Our Research

Defining the role of glutathione peroxidase 3 in eosinophilic esophagitis

Glutathione peroxidases (GPXs) are essential antioxidant enzymes that protect cells from oxidative damage by reducing hydrogen peroxide and organic hydroperoxides. Abnormal production of reactive oxygen species (ROS) is thought to contribute to eosinophilic esophagitis (EoE) pathogenesis, however, ROS regulation in EoE is poorly defined.

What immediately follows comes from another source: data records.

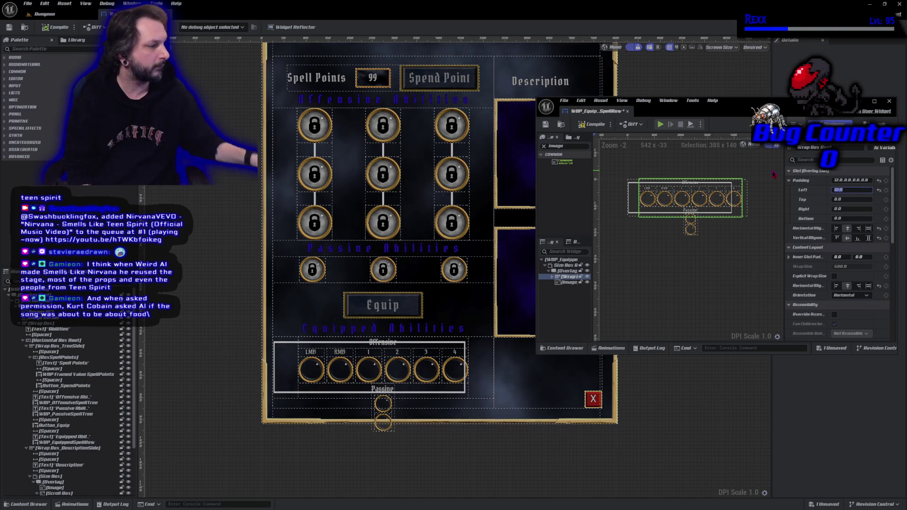
click(593, 124)
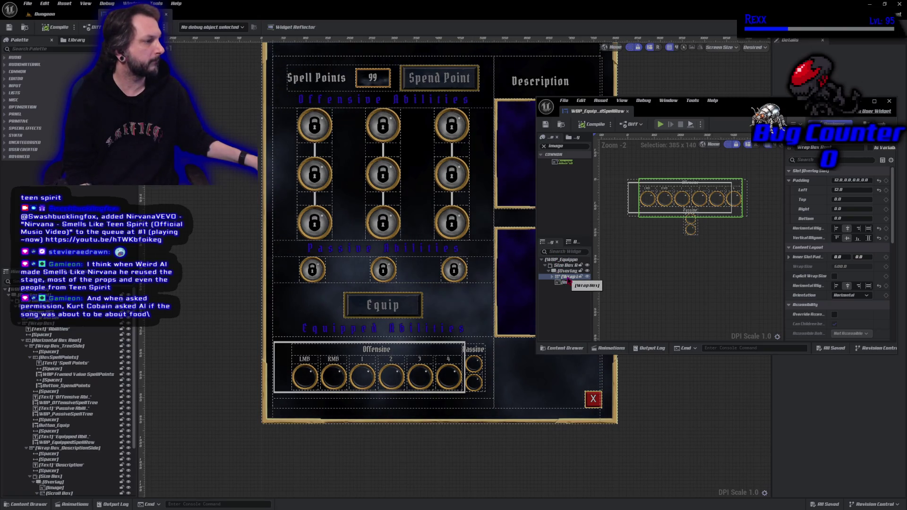
Replace the wrap box root with a Horizontal Box and compile.
drag(538, 211, 406, 203)
right_click(454, 278)
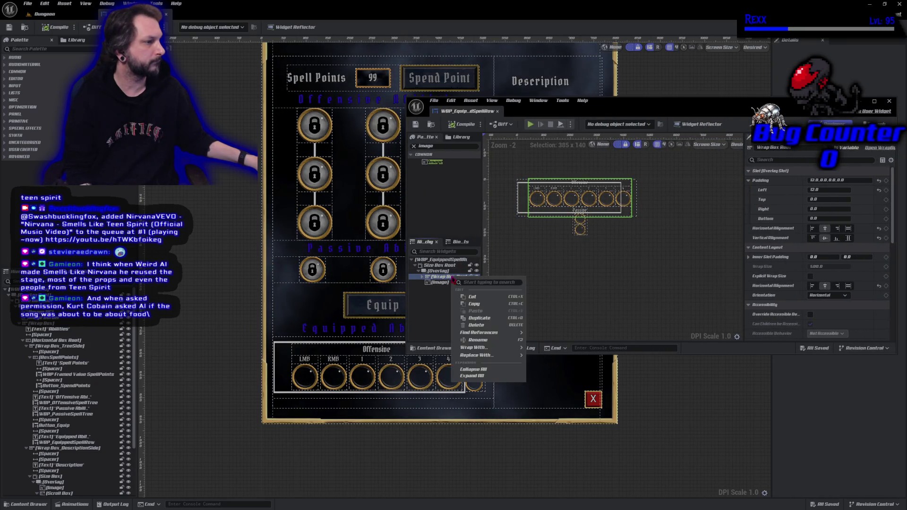
mouse_move(478, 355)
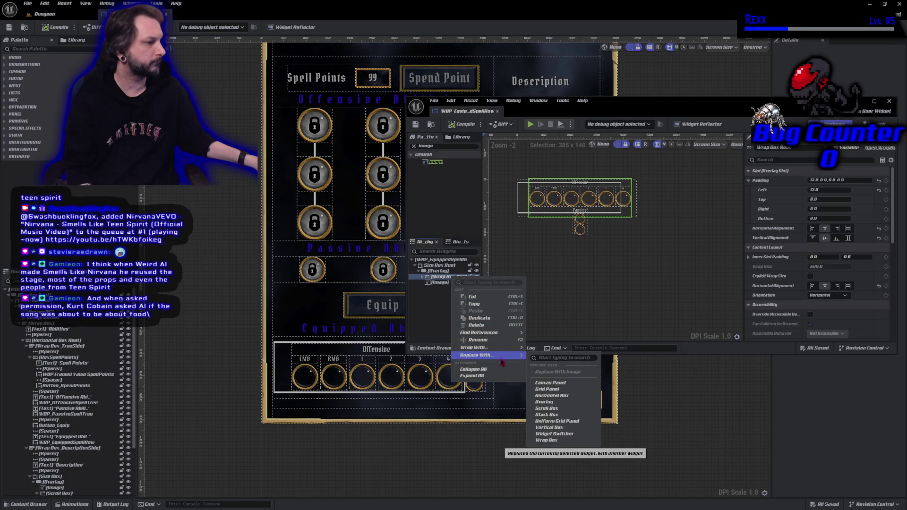
click(551, 396)
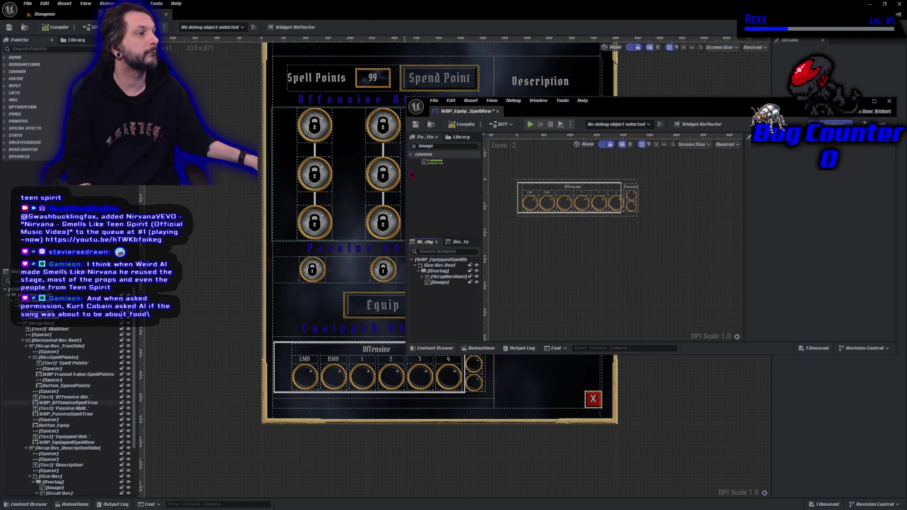
click(465, 125)
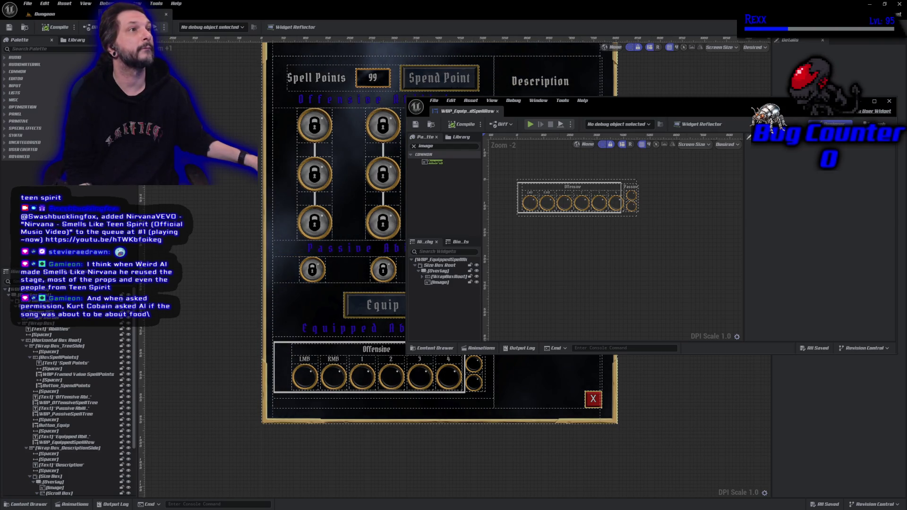
Rename the root box to HorizontalBoxRoot, compile and save, then select the frame image.
scroll(573, 203, up, 4)
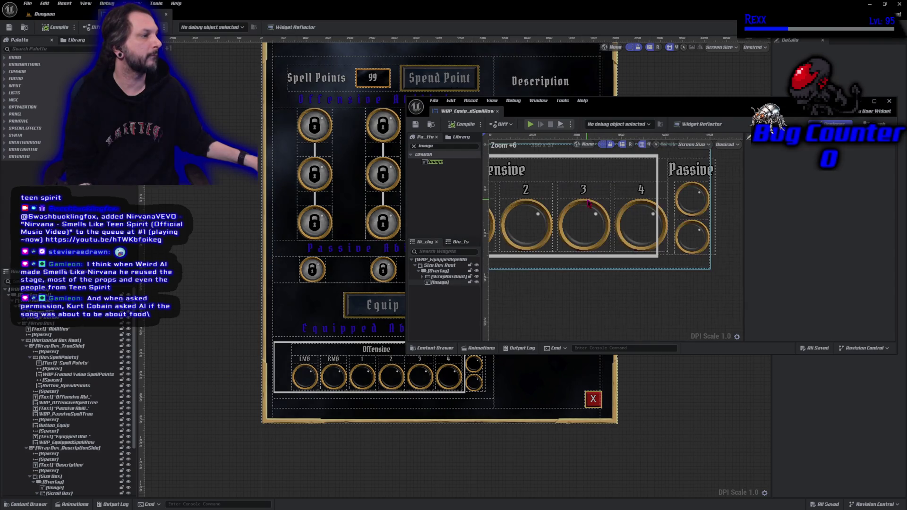
scroll(573, 203, down, 2)
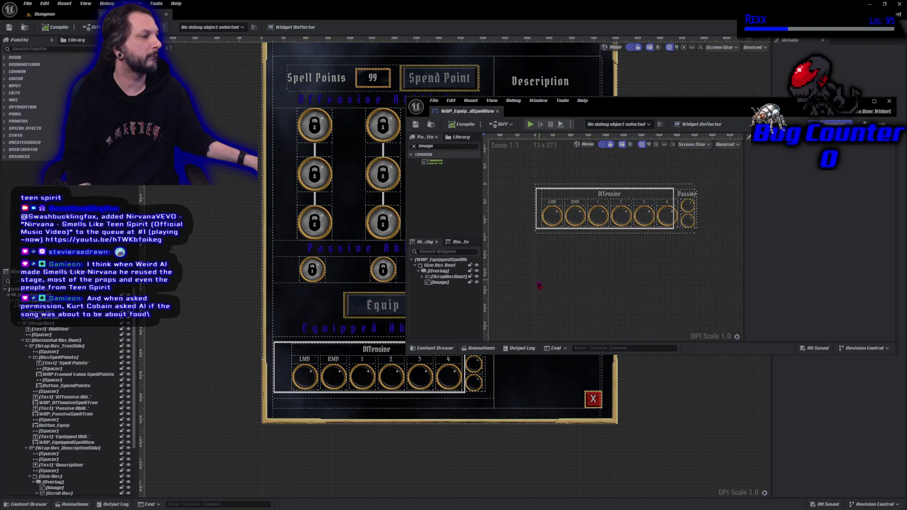
click(447, 277)
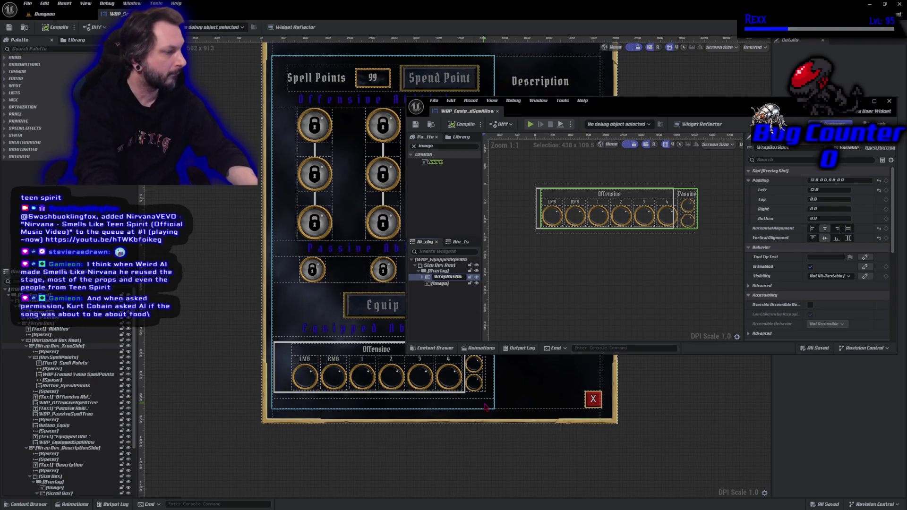
key(BackSpace)
key(BackSpace)
key(BackSpace)
text(Horz)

Our lab has shown that GPX3, an extracellular selenoprotein, is reduced in patients with EoE. Furthermore, Gpx3 knockout mice demonstrate histological features of EoE that include basal cell hyperplasia, epithelial proliferation, and subepithelial fibrosis. We are investigating the underlying mechanisms behind GPX3’s contributions to epithelial remodeling, esoinophil recruitment, and fibrosis, with the aim of identifying new EoE therapeutics.

Identifying mechanisms of eosinophil protection from esophageal cancer

Our group has identified eosinophils as protective in the development of esophageal cancer directly and indirectly by influencing the behavior of surrounding cells. Currently, we are investigating the mechanisms by which eosinophils are toxic to tumor cells and how we can harness this therapeutically.

Determining the role of the selenocysteine tRNA in T cell development and function

Selenium compounds are synthesized into the amino acid selenocysteine, which is incorporated into selenoproteins by the selenocysteine-specific tRNA (tRNASec) with help from specialized translation factors. Many selenoproteins neutralize reactive oxygen species and thus help to control intracellular redox state. 

As T cell signaling both requires and generates reactive oxygen species, we hypothesized that antioxidant selenoproteins modulate T cell function. Indeed, selenoprotein deficiency (via deletion of the tRNASec gene Trsp) in CD2+ cells prevented normal T cell development, in CD4+ cells impaired T cell signaling, and in FOXP3+ cells led to severe, fatal autoimmunity. We’re currently investigating the mechanisms underlying these phenotypes.